Le contrôle des armes sauve des vies-2

Depuis plusieurs années, l’Afeas réclame un registre des armes à feu. Le premier ministre Philippe Couillard se dit favorable à l’établissement d’un tel registre au Québec. Cependant, plusieurs voix s’élèvent contre ce projet de loi. L’Afeas désire réitérer son appui au gouvernement québécois.  

La sécurité des femmes : un enjeu majeur

Le registre des armes à feu a un impact sur la sécurité des femmes et la violence.

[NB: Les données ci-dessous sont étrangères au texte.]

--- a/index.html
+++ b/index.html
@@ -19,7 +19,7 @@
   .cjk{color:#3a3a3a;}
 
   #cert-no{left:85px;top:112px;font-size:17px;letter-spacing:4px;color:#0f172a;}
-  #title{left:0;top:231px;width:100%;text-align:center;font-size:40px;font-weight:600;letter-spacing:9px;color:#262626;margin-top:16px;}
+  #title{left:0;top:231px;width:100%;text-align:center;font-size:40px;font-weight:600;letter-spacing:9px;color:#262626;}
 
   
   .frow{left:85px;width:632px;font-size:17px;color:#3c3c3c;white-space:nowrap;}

Cet enjeu, nous le portons le plus haut et fort possible.

 

Mettre fin à la violence faite envers les femmes et les enfants et prévenir les tragédies, comme Polytechnique et Dawson au Québec, requièrent plus que le port d’un ruban blanc le 6 décembre de chaque année. Cela exige des gestes concrets jour après jour.

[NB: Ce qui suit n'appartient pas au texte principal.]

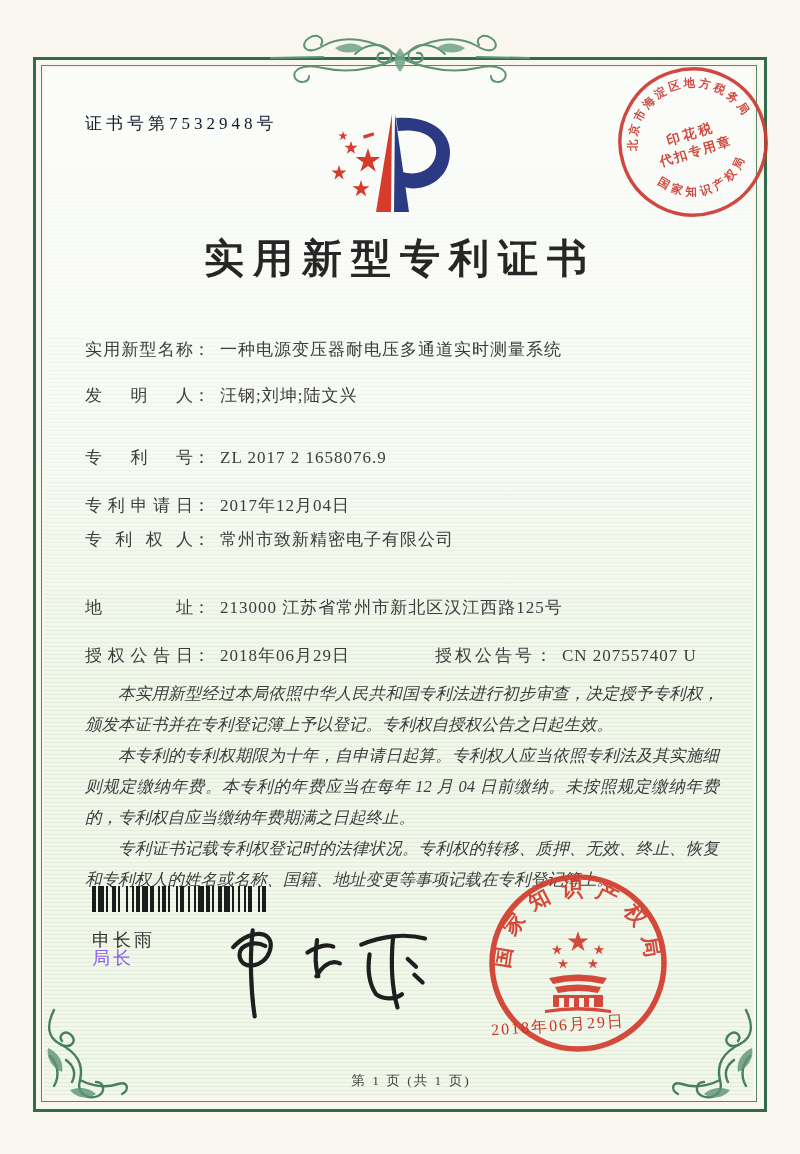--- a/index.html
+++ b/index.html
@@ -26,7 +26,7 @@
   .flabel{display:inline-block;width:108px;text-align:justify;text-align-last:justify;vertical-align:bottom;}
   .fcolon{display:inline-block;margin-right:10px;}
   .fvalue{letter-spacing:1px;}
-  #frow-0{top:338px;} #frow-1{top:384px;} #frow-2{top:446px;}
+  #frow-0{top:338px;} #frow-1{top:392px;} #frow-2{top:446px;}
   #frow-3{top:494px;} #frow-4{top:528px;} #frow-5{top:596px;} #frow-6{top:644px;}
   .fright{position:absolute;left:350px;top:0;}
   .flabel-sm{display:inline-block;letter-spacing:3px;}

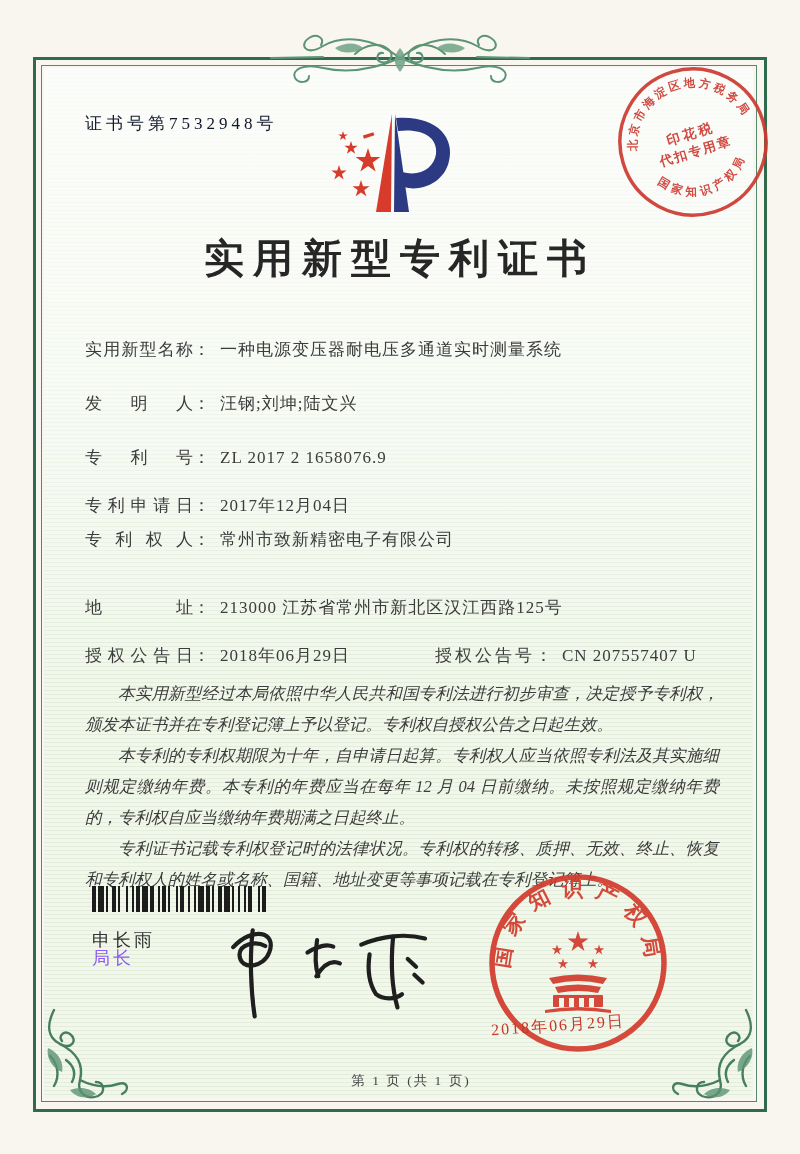--- a/index.html
+++ b/index.html
@@ -40,7 +40,7 @@
 
   
   #signer-title{left:92px;top:946px;font-size:18px;letter-spacing:3px;color:#8b5cf6;}
-  #signer-name{left:92px;top:928px;font-size:18px;letter-spacing:3px;color:#333;}
+  #signer-name{left:92px;top:986px;font-size:23px;letter-spacing:3px;color:#333;}
   #signature{left:198px;top:912px;transform:rotate(-2deg);}
 
   

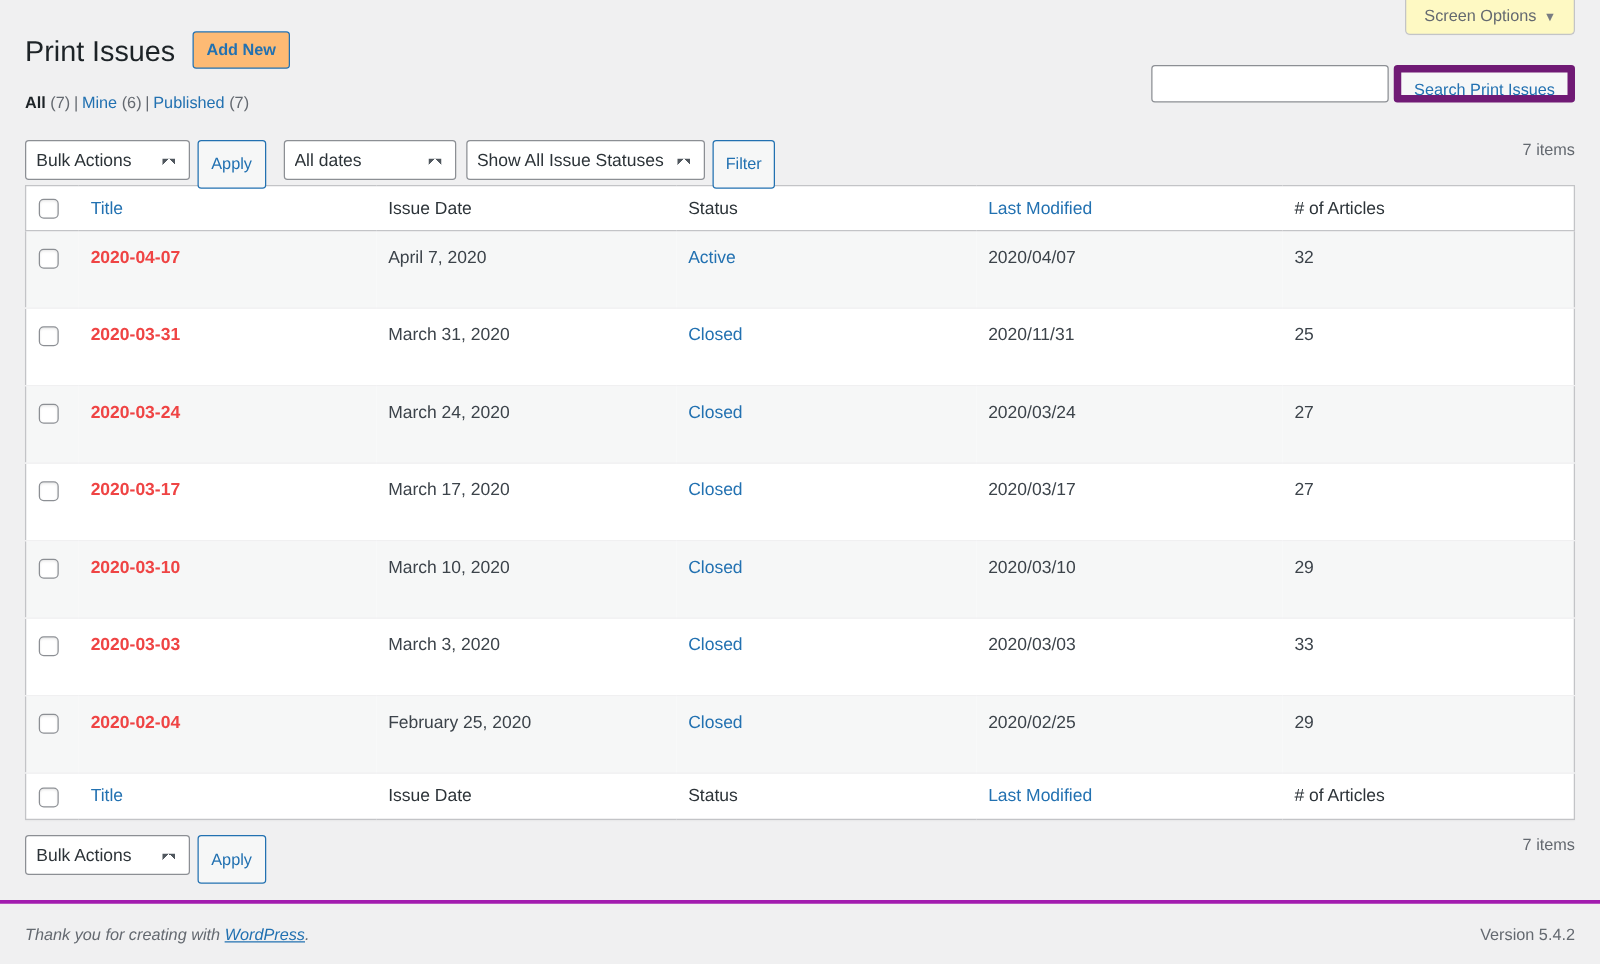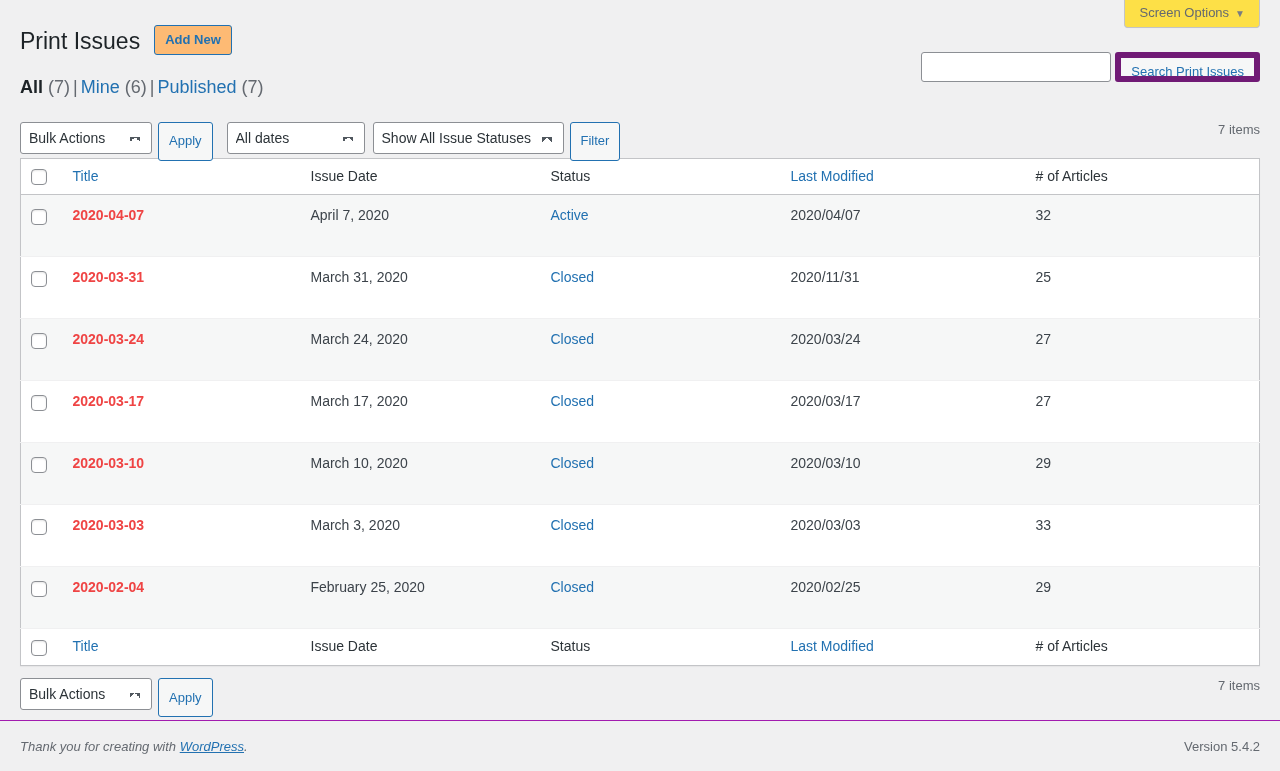--- a/index.html
+++ b/index.html
@@ -21,7 +21,7 @@
   }
   .show-settings {
     display: inline-block;
-    background: #fde047;
+    background: #fef9c3;
     border: 1px solid #c3c4c7;
     border-top: none;
     border-radius: 0 0 4px 4px;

— Extrait du mémoire présenté au Comité permanent de la sécurité publique et nationale (SECU) en 2010 par l’Afeas

 

Quelques faits…

— Lorsque des femmes sont tuées par leurs conjoints utilisant une arme, cette arme est une arme d’épaule dans 72 % des cas. Depuis 1991, année où le contrôle sur les toutes les armes fut introduit, les homicides conjugaux par fusils et carabines ont baissé de 69 %.

— La violence envers les femmes a lieu autant sur les territoires ruraux que dans les centres urbains. Par contre, ce sont les femmes qui habitent en région et dans le Nord qui sont les plus à risque d’être victimes de violence par armes à feu, à cause de la prévalence des armes à feu dans ces régions. Nos sœurs autochtones en sont victimes trop souvent.

ONU Femmes rappelle que les pays qui ne réglementent pas suffisamment les armes à feu manquent à leurs obligations en vertu de la loi internationale.

(Source : Coalition pour le contrôle des armes)

 

Loi sur l’immatriculation des armes à feu   

Le projet de loi 64, ou Loi sur l’immatriculation des armes à feu, a été déposé le 3 décembre 2015 par le ministre suppléant de la Sécurité publique, Pierre Moreau. Il prévoit que toute arme à feu soit immatriculée et ainsi enregistrée dans un fichier central tenu par le gouvernement. Le projet de loi 64 prévoit aussi le burinage des armes. Une personne qui ne se soumettrait pas à la loi s’expose à des amendes variant de 500 à 5000 $.